EXCERPT ▸
Stretched Clusters by sdfgsg234


									                               Stretched Clusters
           Eliminating the Need for Disaster Recovery

Defining the Need
Clustering servers for HA (High Availability) has been with us for several decades. The
basic concepts have not changed during that time but the tools for implementing clusters
have matured considerably. The one basic characteristic of clusters that is only now being
changed by the IT industry is the physical geographic footprint of the cluster.

The basic purpose of the cluster is to eliminate any SPOF (Single Point Of Failure) of any
functional component composing the cluster, to build into the cluster redundancy of all
systems. Some examples of these are: boot disks, network interfaces, CPUs, data disks,
access channels to data disks (NAS, SAN, SCSI, etc.), power, and internet access. Until
recently the biggest SPOF for almost all clusters was the rack or certainly the data center
that the cluster was hosted within. I have witnessed an entire three noded cluster brought
down by a technician accidentally removing power to one rack in a data center, this rack
housed ALL components of the HA cluster.

System Administrators have been proactively moving various components of any cluster
to non-contiguous locations within a data center. This is the first step is eliminating larger
and larger failure footprints from impacting the functions of the HA cluster.

The Idea
The idea was put forth several years ago that any disaster has a specific and readily
measurable “disaster footprint”. This is defined as the area that the disaster impacts. The
same concept can be used for an HA cluster. It too can have a measurable geographic
footprint, a footprint that until very recently has been measured in just a few square feet.

DR (Disaster Recovery) planning has been a hotly discussed topic for anyone running a
data center, along with its close colleague BC (Business Continuance). For this article I
will define a DR plan as: “Once the disaster occurs what needs to happen to get to our
previous capacity, capabilities and functionality”. The respective definition for a BC plan
is: “What do we do in the time interval between the disaster and the completion of the
DR plan.”

If we use the various definitions posited above and scale them up we can see where all of
this is going. It builds on our current implementations of the cluster architecture to
eliminate SPOFs by distributing hardware in non-continuous locations in the data center.

EXTRACTED ENTRIES ▸
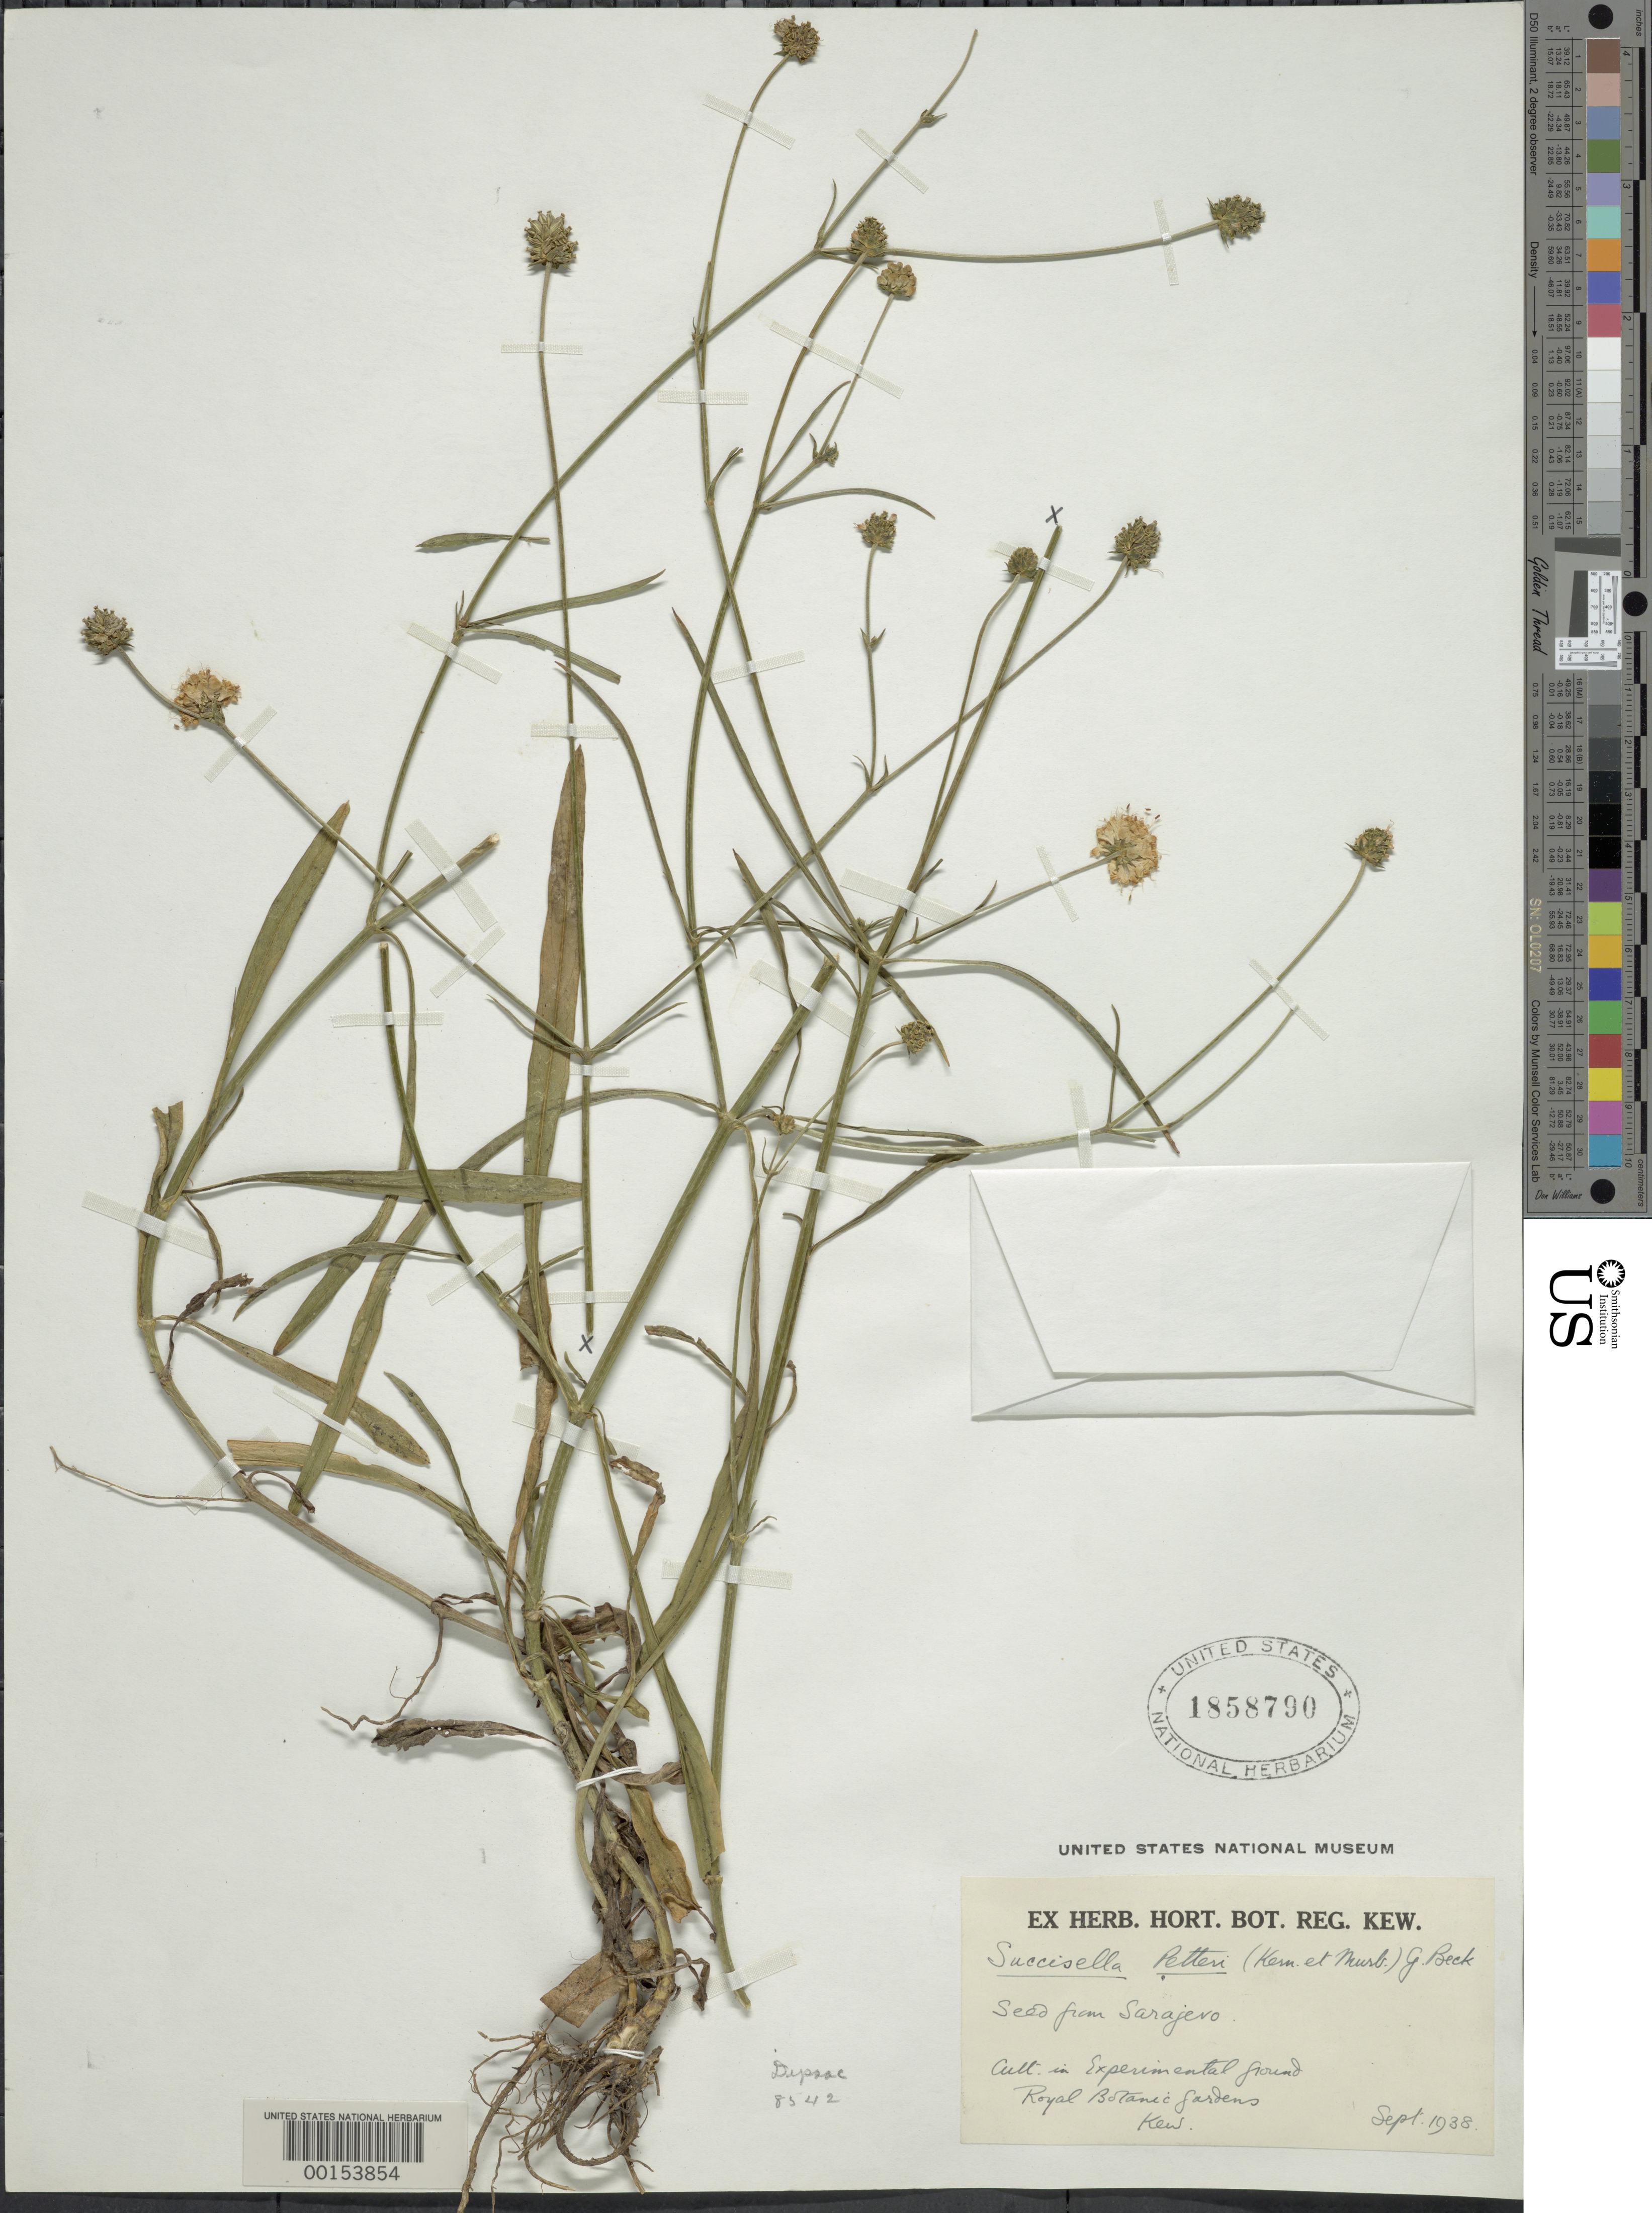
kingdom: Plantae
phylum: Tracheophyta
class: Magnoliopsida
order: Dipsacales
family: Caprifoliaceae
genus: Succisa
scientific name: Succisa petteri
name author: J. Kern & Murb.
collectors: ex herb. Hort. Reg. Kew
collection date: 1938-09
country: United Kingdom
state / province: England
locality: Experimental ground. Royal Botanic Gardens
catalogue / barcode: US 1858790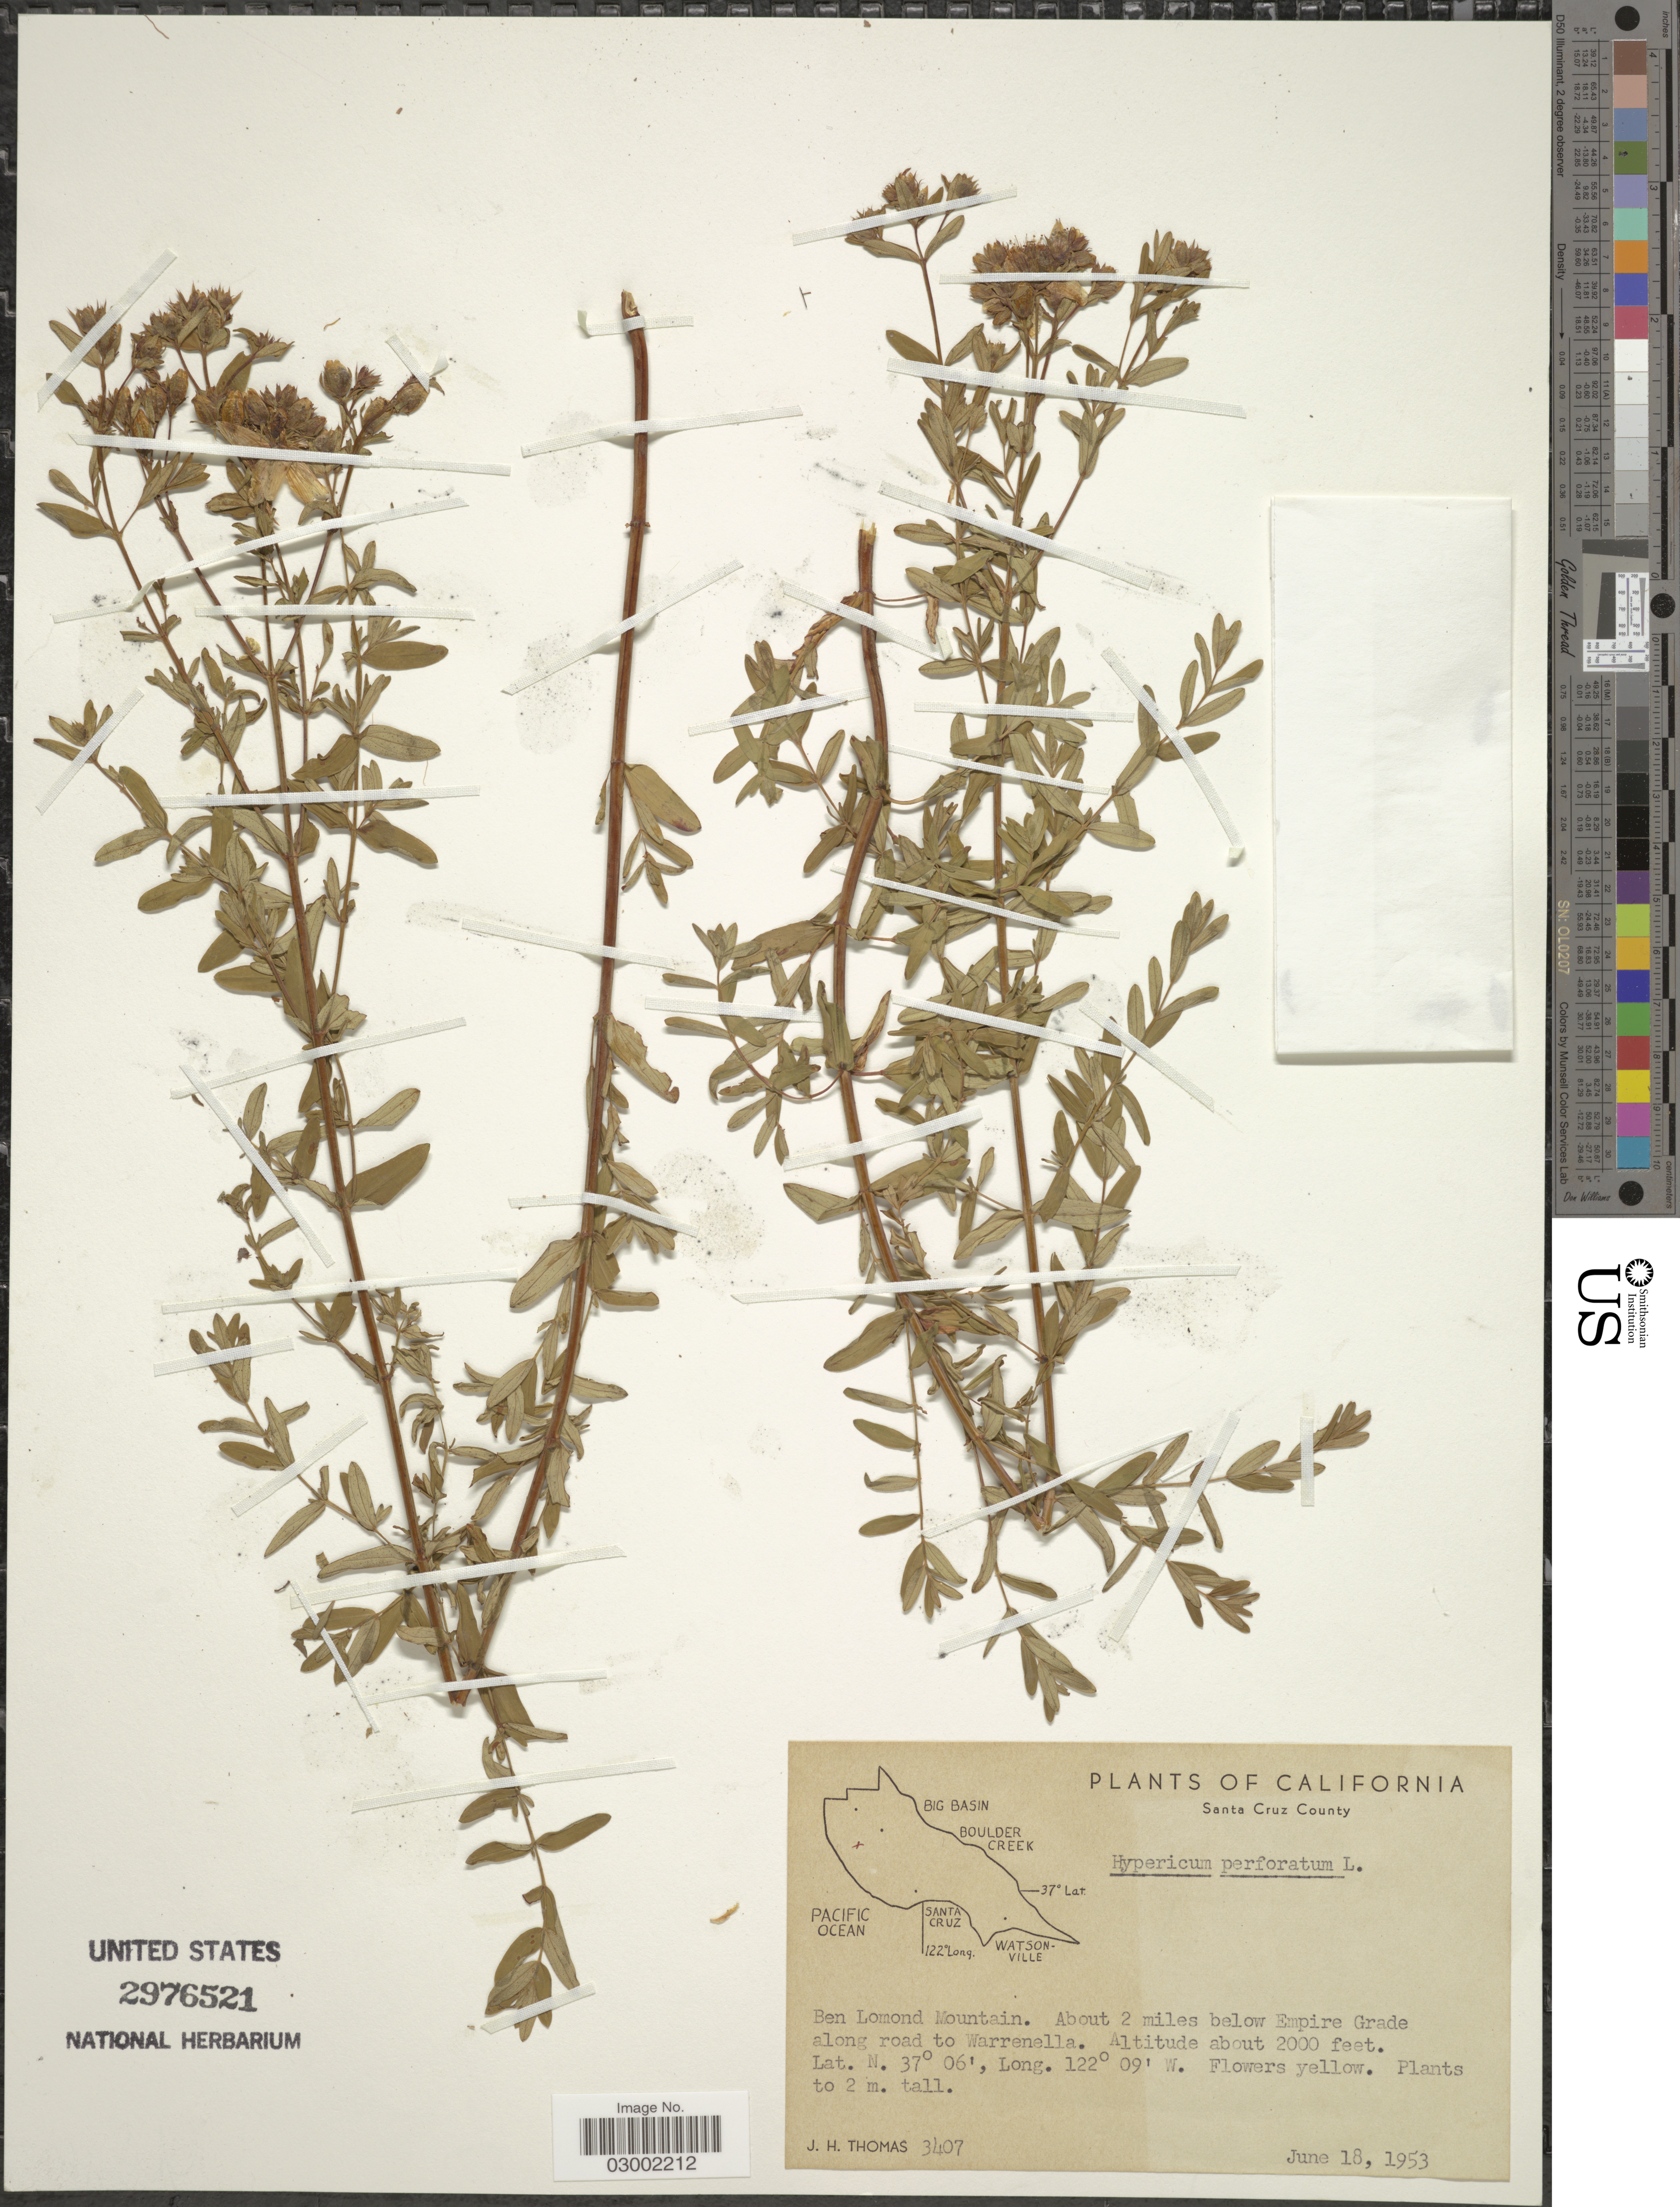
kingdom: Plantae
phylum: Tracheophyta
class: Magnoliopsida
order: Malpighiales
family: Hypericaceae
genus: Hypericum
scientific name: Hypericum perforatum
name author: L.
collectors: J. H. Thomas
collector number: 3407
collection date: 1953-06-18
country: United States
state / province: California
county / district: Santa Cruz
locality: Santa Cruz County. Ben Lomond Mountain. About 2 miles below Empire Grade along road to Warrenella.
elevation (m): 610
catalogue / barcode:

TASKS ▸
(1) How would you translate this sentence from the stretched clusters article into Spanish: "The basic concepts have not changed during that time but the tools for implementing clusters have matured considerably."
(2) Which abbreviations does the stretched clusters article spell out in parentheses, and what does each stand for?

RESPONSES TO THE EXERCISE ▸
(1) Los conceptos básicos no han cambiado durante ese tiempo, pero las herramientas para implementar clústeres han madurado considerablemente.

(2)
- HA: High Availability
- SPOF: Single Point Of Failure
- DR: Disaster Recovery
- BC: Business Continuance